• Task description:
Everything in the data below should be restated word for word.

• Task data:
=-=-=
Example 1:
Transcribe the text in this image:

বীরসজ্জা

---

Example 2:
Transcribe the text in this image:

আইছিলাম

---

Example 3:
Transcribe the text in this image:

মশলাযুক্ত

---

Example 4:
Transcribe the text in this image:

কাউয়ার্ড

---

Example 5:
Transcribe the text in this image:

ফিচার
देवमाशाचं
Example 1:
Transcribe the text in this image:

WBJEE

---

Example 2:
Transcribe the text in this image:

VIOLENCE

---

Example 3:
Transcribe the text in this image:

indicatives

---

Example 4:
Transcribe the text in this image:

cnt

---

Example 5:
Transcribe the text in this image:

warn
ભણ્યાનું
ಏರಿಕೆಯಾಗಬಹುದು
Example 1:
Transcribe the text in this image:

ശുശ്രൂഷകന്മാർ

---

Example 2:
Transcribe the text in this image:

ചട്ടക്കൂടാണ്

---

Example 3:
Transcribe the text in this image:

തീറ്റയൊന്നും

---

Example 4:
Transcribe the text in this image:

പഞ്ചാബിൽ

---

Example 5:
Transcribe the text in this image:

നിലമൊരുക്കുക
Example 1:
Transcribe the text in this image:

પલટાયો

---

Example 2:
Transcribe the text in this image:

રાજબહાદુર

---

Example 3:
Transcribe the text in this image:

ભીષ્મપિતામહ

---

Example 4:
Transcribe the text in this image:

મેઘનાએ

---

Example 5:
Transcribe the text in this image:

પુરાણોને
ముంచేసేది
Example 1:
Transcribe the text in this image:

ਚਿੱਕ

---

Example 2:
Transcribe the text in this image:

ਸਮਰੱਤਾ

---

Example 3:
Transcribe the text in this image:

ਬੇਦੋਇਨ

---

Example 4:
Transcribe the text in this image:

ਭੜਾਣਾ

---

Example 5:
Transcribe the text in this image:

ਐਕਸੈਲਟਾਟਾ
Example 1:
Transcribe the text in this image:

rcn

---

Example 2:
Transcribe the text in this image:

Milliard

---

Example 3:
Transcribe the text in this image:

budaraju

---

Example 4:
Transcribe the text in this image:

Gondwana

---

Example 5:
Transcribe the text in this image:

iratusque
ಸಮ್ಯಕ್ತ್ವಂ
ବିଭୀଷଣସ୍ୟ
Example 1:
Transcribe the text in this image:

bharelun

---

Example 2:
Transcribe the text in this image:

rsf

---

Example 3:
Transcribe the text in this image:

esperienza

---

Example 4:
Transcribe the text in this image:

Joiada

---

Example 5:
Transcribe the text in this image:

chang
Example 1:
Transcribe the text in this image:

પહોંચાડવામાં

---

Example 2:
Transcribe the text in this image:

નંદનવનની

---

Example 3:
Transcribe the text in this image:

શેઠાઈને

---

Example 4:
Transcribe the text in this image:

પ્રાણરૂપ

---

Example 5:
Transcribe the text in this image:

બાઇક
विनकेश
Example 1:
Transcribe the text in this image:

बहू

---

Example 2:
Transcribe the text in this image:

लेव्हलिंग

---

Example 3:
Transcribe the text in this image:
=-=-=
• Written response:
Example 1:
Transcribe the text in this image:

বীরসজ্জা

---

Example 2:
Transcribe the text in this image:

আইছিলাম

---

Example 3:
Transcribe the text in this image:

মশলাযুক্ত

---

Example 4:
Transcribe the text in this image:

কাউয়ার্ড

---

Example 5:
Transcribe the text in this image:

ফিচার
देवमाशाचं
Example 1:
Transcribe the text in this image:

WBJEE

---

Example 2:
Transcribe the text in this image:

VIOLENCE

---

Example 3:
Transcribe the text in this image:

indicatives

---

Example 4:
Transcribe the text in this image:

cnt

---

Example 5:
Transcribe the text in this image:

warn
ભણ્યાનું
ಏರಿಕೆಯಾಗಬಹುದು
Example 1:
Transcribe the text in this image:

ശുശ്രൂഷകന്മാർ

---

Example 2:
Transcribe the text in this image:

ചട്ടക്കൂടാണ്

---

Example 3:
Transcribe the text in this image:

തീറ്റയൊന്നും

---

Example 4:
Transcribe the text in this image:

പഞ്ചാബിൽ

---

Example 5:
Transcribe the text in this image:

നിലമൊരുക്കുക
Example 1:
Transcribe the text in this image:

પલટાયો

---

Example 2:
Transcribe the text in this image:

રાજબહાદુર

---

Example 3:
Transcribe the text in this image:

ભીષ્મપિતામહ

---

Example 4:
Transcribe the text in this image:

મેઘનાએ

---

Example 5:
Transcribe the text in this image:

પુરાણોને
ముంచేసేది
Example 1:
Transcribe the text in this image:

ਚਿੱਕ

---

Example 2:
Transcribe the text in this image:

ਸਮਰੱਤਾ

---

Example 3:
Transcribe the text in this image:

ਬੇਦੋਇਨ

---

Example 4:
Transcribe the text in this image:

ਭੜਾਣਾ

---

Example 5:
Transcribe the text in this image:

ਐਕਸੈਲਟਾਟਾ
Example 1:
Transcribe the text in this image:

rcn

---

Example 2:
Transcribe the text in this image:

Milliard

---

Example 3:
Transcribe the text in this image:

budaraju

---

Example 4:
Transcribe the text in this image:

Gondwana

---

Example 5:
Transcribe the text in this image:

iratusque
ಸಮ್ಯಕ್ತ್ವಂ
ବିଭୀଷଣସ୍ୟ
Example 1:
Transcribe the text in this image:

bharelun

---

Example 2:
Transcribe the text in this image:

rsf

---

Example 3:
Transcribe the text in this image:

esperienza

---

Example 4:
Transcribe the text in this image:

Joiada

---

Example 5:
Transcribe the text in this image:

chang
Example 1:
Transcribe the text in this image:

પહોંચાડવામાં

---

Example 2:
Transcribe the text in this image:

નંદનવનની

---

Example 3:
Transcribe the text in this image:

શેઠાઈને

---

Example 4:
Transcribe the text in this image:

પ્રાણરૂપ

---

Example 5:
Transcribe the text in this image:

બાઇક
विनकेश
Example 1:
Transcribe the text in this image:

बहू

---

Example 2:
Transcribe the text in this image:

लेव्हलिंग

---

Example 3:
Transcribe the text in this image:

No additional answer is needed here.